Monday, August 21, 2006

Night Visitors

Night Visitors

I was jolted awake, sometime during the wee hours of the night, by a weight on the side of my bunk, like someone, or something, had sat down beside me. My first thought was that someone in the cabin needed to visit the outdoor toilet, and had stopped there to put on shoes or boots. But there was no light, there should be a flashlight or candle or something. It was dark in the cabin. The canopy of trees overhead shaded outside the one small window in the bunk area, and even if there was some moon or starlight, it could not reach us. The fire in our woodstove had burned down, and even the glow from that was gone. No one would be moving about without a light.

My oldest brother Fran and I, together with his wife Margaret and my wife Arlene, had hiked in to the cabin on Friday to spend a weekend. It was our first visit since we had bought the property, and we wanted to see what we had. The weather was nice; late spring after the snows had melted and before the black flies showed up. We planned to do a little fishing, clean up the camp, cut some firewood, and relax a bit. We needed that.

It had been just a few short weeks since our brother Dick had passed away at the young age of 48. Fran and Dick were the oldest, just a year apart in age, and had been very close growing up. Dick had taken me under his wing at an early age and helped me to develop a love of the outdoors. We had hiked and hunted deer on the Tug Hill, and roasted a few trout from remote Adirondack ponds. “Uncle Dick”, as the family knew him, would be missed. Uncle Dick’s determination had brought us all to purchase this Pitcher Hill property, but he had not lived to enjoy it. We would have to do it for him.
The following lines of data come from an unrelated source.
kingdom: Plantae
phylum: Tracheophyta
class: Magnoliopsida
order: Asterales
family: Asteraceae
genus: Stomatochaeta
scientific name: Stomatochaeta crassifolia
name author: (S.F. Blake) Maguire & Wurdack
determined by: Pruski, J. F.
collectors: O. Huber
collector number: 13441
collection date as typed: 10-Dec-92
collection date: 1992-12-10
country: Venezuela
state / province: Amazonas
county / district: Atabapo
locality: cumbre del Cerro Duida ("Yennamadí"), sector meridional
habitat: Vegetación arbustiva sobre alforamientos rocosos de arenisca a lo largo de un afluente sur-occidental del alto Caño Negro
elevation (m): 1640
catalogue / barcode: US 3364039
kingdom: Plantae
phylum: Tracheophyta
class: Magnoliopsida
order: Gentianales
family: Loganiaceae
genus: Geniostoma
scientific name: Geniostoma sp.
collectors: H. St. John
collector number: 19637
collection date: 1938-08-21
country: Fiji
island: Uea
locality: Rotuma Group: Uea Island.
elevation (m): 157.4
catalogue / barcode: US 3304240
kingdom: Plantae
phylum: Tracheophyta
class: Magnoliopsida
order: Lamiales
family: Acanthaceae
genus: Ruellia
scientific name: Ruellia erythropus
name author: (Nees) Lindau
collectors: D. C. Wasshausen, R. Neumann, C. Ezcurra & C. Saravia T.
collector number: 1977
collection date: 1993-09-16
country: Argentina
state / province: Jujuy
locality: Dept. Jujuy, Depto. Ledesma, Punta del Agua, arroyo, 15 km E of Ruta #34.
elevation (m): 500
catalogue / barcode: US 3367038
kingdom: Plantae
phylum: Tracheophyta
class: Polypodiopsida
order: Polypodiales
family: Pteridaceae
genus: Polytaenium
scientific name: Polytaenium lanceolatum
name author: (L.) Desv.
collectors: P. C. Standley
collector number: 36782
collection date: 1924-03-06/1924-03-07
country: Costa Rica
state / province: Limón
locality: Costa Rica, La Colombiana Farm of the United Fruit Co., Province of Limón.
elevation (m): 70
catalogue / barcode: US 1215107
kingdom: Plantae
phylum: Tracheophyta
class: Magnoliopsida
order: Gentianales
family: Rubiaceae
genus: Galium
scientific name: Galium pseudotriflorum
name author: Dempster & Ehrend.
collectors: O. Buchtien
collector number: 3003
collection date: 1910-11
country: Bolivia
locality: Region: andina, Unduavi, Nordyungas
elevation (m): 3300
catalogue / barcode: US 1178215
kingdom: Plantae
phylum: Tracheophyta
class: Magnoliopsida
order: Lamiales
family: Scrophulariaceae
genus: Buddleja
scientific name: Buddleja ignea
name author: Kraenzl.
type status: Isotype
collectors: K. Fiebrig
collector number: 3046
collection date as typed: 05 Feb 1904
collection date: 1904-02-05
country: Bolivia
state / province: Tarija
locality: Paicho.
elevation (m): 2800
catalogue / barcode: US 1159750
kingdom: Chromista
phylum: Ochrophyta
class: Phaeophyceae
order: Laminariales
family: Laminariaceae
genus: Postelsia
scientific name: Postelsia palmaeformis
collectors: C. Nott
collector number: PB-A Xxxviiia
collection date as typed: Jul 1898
Our first night’s peace was interrupted by a weird, echoing, grinding noise, and seeming to come from the wall outside our bunkroom, waking all of us. Flashlights in hand, we tracked down the source of the noise, and found a porcupine in the adjoining woodshed. The shed was sided with steel roofing, and the porcupine was atop the woodpile, chewing on a rafter, setting up the eerie sound that had awakened us. After some effort, we persuaded the cute little fellow to leave the shed. There was a little excitement as it followed Arlene around the yard and tried to walk into the camp, but it finally wandered off into the dark woods.

Now, on the second night, another visitor, sitting on my bunk. Still partly asleep and not thinking that our “porky” might be back, I reached out my hand and felt, nothing. A sudden chill made the hairs rise on the back of my neck. As I groped for my flashlight beside the bunk, my elbow struck the wall with a thump. Soundlessly, the weight disappeared from my bed, as if an animal had jumped to the floor. I turned on the light and searched the room with the beam, looking for eyes or a movement of some kind. Nothing. I could feel a presence in the room, not hostile or threatening, but it was there.

My activities awoke the others, and we turned on lights and searched the camp, but found nothing. Doors and windows were all closed securely. But I know there had been something there. I took a lot of kidding after about ghosts and dreams and nightmares and all. But I know only what I know, and there was something there. I can’t explain it. Perhaps Uncle Dick, wherever he was, was allowed to return for a visit to this place he loved so much, and spend some time with us. Perhaps this was his version of heaven, and he was here. Maybe some day I will know.

Only a couple of weeks later, Fran and Margaret returned to camp to do some woodcutting. They brought along their son Steve and his friend Diane. Diane was assigned the same bunk I had been sleeping in, but was not told about my experience. During the night, she awoke to see “a woman wearing glasses” kneeling by the bunk and watching her. When Diane moved, the woman turned and disappeared. After that, others in the family slept in that bunk trying for a ghostly experience, but I never heard of another one. For some reason, no one would stay overnight alone in the camp after that.